Start of Block
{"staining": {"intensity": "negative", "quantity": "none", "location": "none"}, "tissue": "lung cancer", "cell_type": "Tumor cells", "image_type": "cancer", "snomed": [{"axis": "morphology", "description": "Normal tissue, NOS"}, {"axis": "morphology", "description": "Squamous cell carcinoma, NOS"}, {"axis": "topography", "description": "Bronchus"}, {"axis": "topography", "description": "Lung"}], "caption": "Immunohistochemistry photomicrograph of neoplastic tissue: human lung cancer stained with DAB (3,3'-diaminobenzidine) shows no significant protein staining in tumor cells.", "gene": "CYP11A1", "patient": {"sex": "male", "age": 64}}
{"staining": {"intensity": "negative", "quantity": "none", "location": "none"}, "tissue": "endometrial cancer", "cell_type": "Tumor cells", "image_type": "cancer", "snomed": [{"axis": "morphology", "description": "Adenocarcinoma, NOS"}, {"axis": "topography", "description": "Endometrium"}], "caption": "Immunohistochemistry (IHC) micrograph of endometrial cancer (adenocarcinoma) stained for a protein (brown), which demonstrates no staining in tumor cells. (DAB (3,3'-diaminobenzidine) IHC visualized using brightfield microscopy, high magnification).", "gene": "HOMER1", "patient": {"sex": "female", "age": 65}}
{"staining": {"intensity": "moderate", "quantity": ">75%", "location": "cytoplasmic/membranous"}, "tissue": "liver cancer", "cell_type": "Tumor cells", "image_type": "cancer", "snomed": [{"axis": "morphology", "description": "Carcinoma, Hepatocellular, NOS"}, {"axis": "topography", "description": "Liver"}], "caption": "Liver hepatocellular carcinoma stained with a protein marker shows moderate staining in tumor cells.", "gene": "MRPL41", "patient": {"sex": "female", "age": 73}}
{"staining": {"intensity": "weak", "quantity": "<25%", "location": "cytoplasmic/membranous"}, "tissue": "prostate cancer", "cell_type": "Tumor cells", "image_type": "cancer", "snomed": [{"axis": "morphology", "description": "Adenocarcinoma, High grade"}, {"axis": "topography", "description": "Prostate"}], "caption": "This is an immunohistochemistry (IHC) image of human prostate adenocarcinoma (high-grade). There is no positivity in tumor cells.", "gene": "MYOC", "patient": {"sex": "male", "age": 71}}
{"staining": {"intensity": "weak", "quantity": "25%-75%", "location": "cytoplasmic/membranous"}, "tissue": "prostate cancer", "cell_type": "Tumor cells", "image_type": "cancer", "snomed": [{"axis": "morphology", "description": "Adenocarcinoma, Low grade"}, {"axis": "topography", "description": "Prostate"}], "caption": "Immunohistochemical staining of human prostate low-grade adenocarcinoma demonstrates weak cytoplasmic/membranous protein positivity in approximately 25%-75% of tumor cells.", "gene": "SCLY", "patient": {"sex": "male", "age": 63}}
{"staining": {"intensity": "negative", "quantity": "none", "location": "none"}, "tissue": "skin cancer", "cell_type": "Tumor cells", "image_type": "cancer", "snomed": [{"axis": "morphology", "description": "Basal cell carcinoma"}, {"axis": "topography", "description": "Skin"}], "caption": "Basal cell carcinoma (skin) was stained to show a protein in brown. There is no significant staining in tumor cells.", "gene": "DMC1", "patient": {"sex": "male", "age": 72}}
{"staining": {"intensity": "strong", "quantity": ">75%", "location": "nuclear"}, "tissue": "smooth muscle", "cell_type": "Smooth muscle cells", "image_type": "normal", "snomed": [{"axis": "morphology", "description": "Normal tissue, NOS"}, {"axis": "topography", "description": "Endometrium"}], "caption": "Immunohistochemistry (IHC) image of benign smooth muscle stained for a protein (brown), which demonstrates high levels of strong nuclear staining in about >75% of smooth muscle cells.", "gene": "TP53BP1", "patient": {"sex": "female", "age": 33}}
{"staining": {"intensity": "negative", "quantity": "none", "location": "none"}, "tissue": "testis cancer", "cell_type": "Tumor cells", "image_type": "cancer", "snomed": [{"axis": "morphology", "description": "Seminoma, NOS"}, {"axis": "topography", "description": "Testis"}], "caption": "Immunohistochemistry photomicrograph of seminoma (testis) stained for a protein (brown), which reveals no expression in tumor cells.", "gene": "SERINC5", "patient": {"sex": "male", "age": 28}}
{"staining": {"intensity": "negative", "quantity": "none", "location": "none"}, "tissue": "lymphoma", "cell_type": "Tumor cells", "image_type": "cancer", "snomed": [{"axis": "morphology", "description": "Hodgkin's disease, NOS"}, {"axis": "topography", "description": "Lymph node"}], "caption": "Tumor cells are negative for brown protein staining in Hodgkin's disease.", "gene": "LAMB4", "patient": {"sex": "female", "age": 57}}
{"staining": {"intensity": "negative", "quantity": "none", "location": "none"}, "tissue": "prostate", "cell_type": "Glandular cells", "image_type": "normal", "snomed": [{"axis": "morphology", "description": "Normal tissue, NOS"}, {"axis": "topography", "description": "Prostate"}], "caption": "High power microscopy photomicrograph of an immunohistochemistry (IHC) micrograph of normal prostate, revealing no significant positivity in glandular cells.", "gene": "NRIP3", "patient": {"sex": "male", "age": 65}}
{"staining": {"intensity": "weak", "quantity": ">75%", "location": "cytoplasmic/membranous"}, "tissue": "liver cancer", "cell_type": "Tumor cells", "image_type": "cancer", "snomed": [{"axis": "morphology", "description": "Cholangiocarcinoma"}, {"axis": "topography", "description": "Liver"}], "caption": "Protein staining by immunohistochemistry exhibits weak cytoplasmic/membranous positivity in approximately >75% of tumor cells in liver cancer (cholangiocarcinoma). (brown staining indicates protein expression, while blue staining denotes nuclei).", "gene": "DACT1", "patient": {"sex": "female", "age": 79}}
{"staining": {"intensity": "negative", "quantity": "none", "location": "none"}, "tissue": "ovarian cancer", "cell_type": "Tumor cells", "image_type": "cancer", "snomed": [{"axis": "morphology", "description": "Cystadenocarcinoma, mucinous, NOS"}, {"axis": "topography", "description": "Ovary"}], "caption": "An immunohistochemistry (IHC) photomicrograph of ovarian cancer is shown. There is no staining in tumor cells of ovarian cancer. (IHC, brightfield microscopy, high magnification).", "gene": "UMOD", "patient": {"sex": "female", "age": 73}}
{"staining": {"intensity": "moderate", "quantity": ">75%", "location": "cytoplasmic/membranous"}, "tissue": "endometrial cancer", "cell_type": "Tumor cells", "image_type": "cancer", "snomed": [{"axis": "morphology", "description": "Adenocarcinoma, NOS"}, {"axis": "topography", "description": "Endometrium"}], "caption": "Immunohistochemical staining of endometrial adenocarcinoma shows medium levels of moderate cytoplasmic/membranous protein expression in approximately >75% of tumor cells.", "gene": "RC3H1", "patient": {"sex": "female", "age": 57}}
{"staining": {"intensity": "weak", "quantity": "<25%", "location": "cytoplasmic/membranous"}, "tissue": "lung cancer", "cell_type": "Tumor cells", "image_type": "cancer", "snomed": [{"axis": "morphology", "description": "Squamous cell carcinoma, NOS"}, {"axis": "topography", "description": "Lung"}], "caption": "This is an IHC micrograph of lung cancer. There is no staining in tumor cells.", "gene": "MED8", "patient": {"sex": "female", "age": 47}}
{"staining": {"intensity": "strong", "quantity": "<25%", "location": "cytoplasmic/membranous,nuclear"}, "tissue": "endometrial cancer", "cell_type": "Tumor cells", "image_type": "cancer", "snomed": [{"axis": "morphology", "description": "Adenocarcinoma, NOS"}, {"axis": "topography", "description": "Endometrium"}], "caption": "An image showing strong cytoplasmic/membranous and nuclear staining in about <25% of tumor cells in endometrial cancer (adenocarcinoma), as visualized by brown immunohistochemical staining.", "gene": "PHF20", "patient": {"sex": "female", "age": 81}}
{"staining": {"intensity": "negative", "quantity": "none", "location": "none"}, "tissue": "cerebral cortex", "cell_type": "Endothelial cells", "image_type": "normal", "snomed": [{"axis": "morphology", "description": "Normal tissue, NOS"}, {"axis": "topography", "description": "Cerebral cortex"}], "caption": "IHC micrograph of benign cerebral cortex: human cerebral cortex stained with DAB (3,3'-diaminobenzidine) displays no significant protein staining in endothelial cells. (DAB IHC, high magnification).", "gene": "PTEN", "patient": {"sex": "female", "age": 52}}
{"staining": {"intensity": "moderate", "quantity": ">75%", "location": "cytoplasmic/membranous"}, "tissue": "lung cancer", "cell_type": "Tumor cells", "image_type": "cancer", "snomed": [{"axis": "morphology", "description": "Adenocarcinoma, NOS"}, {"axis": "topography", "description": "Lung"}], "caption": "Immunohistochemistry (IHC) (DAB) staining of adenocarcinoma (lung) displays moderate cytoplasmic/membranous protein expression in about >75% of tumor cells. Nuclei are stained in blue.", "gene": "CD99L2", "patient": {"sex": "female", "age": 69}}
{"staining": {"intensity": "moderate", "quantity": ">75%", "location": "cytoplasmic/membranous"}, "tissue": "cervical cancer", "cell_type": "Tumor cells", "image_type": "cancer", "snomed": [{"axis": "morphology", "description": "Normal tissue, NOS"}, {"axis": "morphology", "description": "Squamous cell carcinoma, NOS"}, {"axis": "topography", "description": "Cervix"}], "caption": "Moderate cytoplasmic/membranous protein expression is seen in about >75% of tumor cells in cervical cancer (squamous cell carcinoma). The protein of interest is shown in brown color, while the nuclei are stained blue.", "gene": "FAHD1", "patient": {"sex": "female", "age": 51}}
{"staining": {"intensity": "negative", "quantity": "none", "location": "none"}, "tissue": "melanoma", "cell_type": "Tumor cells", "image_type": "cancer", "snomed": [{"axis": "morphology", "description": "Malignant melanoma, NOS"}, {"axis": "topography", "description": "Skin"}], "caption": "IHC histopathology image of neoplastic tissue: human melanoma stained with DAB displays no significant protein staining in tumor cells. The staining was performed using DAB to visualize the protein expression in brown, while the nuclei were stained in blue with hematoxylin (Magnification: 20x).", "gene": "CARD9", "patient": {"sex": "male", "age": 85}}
End of Block
** Assigned task **
The lines above that hold the word "brightfield" are the ones to copy.

** Response **
{"staining": {"intensity": "negative", "quantity": "none", "location": "none"}, "tissue": "endometrial cancer", "cell_type": "Tumor cells", "image_type": "cancer", "snomed": [{"axis": "morphology", "description": "Adenocarcinoma, NOS"}, {"axis": "topography", "description": "Endometrium"}], "caption": "Immunohistochemistry (IHC) micrograph of endometrial cancer (adenocarcinoma) stained for a protein (brown), which demonstrates no staining in tumor cells. (DAB (3,3'-diaminobenzidine) IHC visualized using brightfield microscopy, high magnification).", "gene": "HOMER1", "patient": {"sex": "female", "age": 65}}
{"staining": {"intensity": "negative", "quantity": "none", "location": "none"}, "tissue": "ovarian cancer", "cell_type": "Tumor cells", "image_type": "cancer", "snomed": [{"axis": "morphology", "description": "Cystadenocarcinoma, mucinous, NOS"}, {"axis": "topography", "description": "Ovary"}], "caption": "An immunohistochemistry (IHC) photomicrograph of ovarian cancer is shown. There is no staining in tumor cells of ovarian cancer. (IHC, brightfield microscopy, high magnification).", "gene": "UMOD", "patient": {"sex": "female", "age": 73}}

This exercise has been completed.